Has AI assumed the role of the Creator? Isn't quarrying about supplying the construction industry and making money? In the same vein he adds:
Policy recognition that the landscape and its habitats are not natural but have evolved from land management practices would take the emphasis away from preservation and allow the full potential of government, developers, landowners and conservation bodies to be properly harnessed for the creation of a more diverse and resilient landscape.
It is the same view he puts forward in another article:
The ‘natural’ environment we enjoy in the UK is anything but natural. It is the result of largely unregulated development and land management over thousands of years.
Landscapes not natural? They are a good deal more natural than a quarry with excavators ripping out the life and guts of the land, or the industrial development that inevitably seems to follow. Landscapes may have been influenced by land management, but has he forgotten his school lessons on weathering and tectonic plates? It is alarming that a cement giant wants to be at the right hand of landscape creation; all too predictable that it wants attitudes to shift from preservation. There's more:
Diverting resources from ever more onerous investigation, recording and mitigation into the creation of new landforms and habitats would be far more productive. 
Forget those "onerous" checks then - just start digging to create new landforms and habitats.
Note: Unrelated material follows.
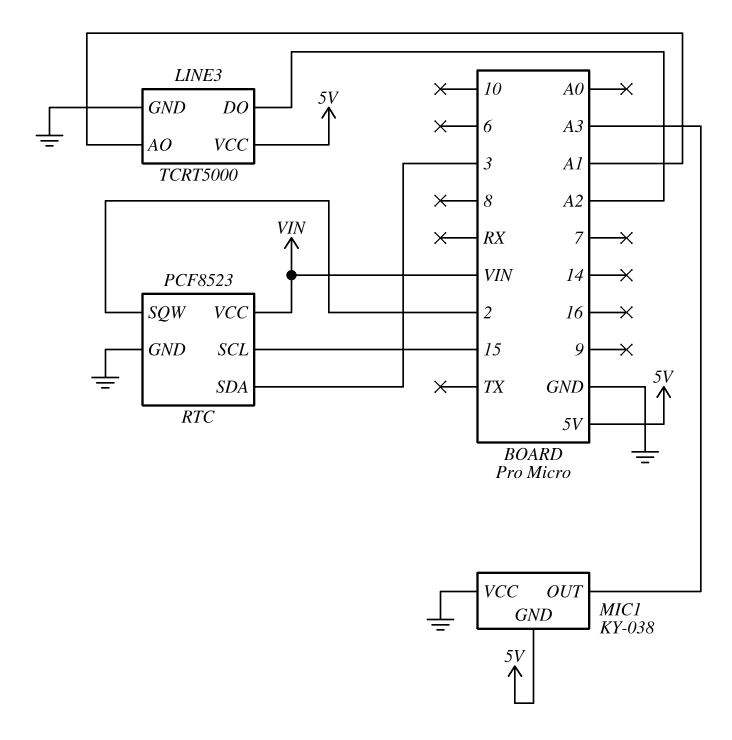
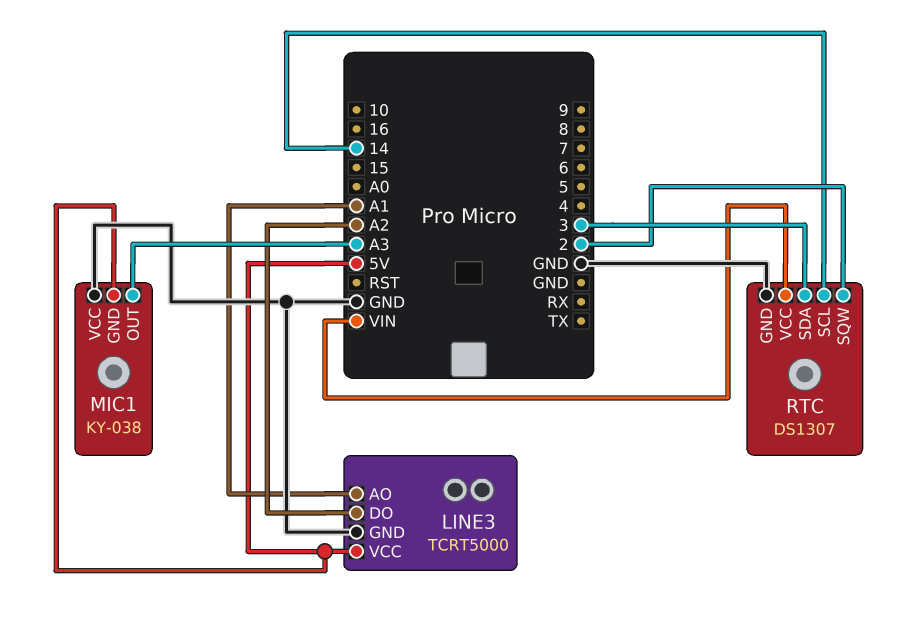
RTC: PCF8523 -> DS1307
RTC pin SCL: 15 -> 14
And as if that's not enough, AI has something to say on interaction with local people too:
Those who have engaged with local communities know that genuine and open consultation can lead to positive outcomes for both community and applicant... In return for more control over the planning process, local communities will need to assume the responsibility to guide and approve rather than just oppose. Applicants need to invest more time in helping communities to do just that.
That's alright then. With AI helping us to approve its plans and with "positive outcomes" for the community, we should obviously welcome it to Ottery St Mary to remodel our landscape and our habitats. In a different article, complaining about the "mind boggling amount of bureaucracy" involved in running a quarry, the same spokesman is quoted as saying:
We need a flexible, light touch system as these separate regulations lead to uncertainty for owners and investors who back the sector.
This may be, but in digging test pits at Straitgate Farm for example, AI had to be reminded to follow the regulations. And how thorough are the stretched authorities in enforcing the rules anyway? If there's to be any "light touch" then let it be upon the planet.

It is disturbing for mere mortals to hear such views on landscape reorganisation and light touch regulation being touted by Aggregate Industries. Disturbing, but hardly surprising.